What companies do have is an enormous backlog of stalled drug compounds, or "dead drugs," as they are sometimes called. Nine of 10 drugs that enter human trials are "discontinued," as the industry delicately puts it, sometimes for safety reasons, but often after they fail to reach just one or two crucial clinical endpoints. Uncounted thousands of such compounds have been shelved at pharmaceutical companies large and small. Most never return to the clinic.
Companies that are willing to talk about these drugs at all say they would love to repurpose them—to look for new clinical targets, or even to chemically modify compounds in order to reduce safety hazards or increase efficacy. But, to judge by company practices, most drug developers see shelving inactive drug candidates as a solid business decision. Ignoring the once promising compounds frees up R&D resources for drugs that are still in the pipeline.

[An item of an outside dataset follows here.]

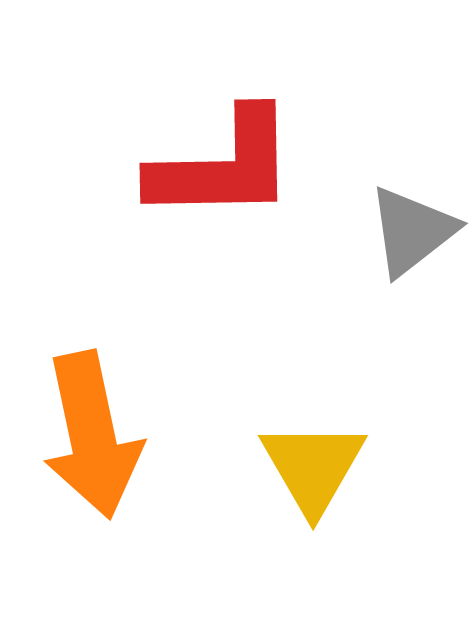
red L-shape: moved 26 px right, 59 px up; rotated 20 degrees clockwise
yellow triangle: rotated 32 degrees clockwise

"We let the compound tell us what it is," says Mark Gessler, Gene Logic's CEO. "If the compound is active, we can find out what it does." Using genomics and other technologies, scientists at Gene Logic have developed a battery of tests to check the activity of compounds against bio-markers and gene targets for more than 400 diseases. No molecule is chemically altered to increase its chances of hitting a therapeutic target—whether the clinical trial's original one or a new one. No drug is re-engineered. Instead, the company seeks to discover, with systematic biological screens and assays, how—if at all—a drug interacts with a broad range of biological systems. At Gene Logic, this is known as "interrogating" a compound. Literally asking it how it reacts biologically.

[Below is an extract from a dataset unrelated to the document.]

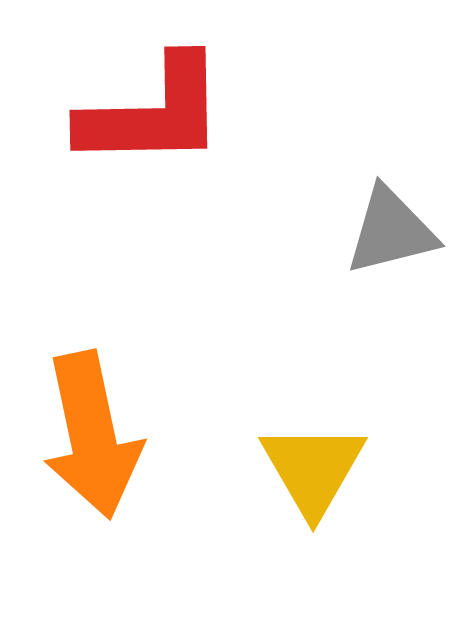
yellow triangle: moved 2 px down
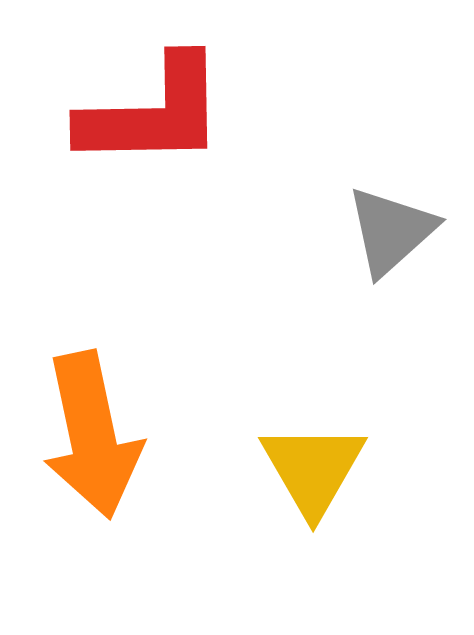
gray triangle: rotated 28 degrees counterclockwise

The idea is to do systematically in the laboratory for many compounds what happens serendipitously during clinical trials and practice for a few. Viagra (sildenafil), Botox (botulinum), and even thalidomide, for instance, have become successful drugs when they proved effective for indications their creators did not anticipate. Why shouldn't unanticipated applications rescue compounds that never made it out of the clinic?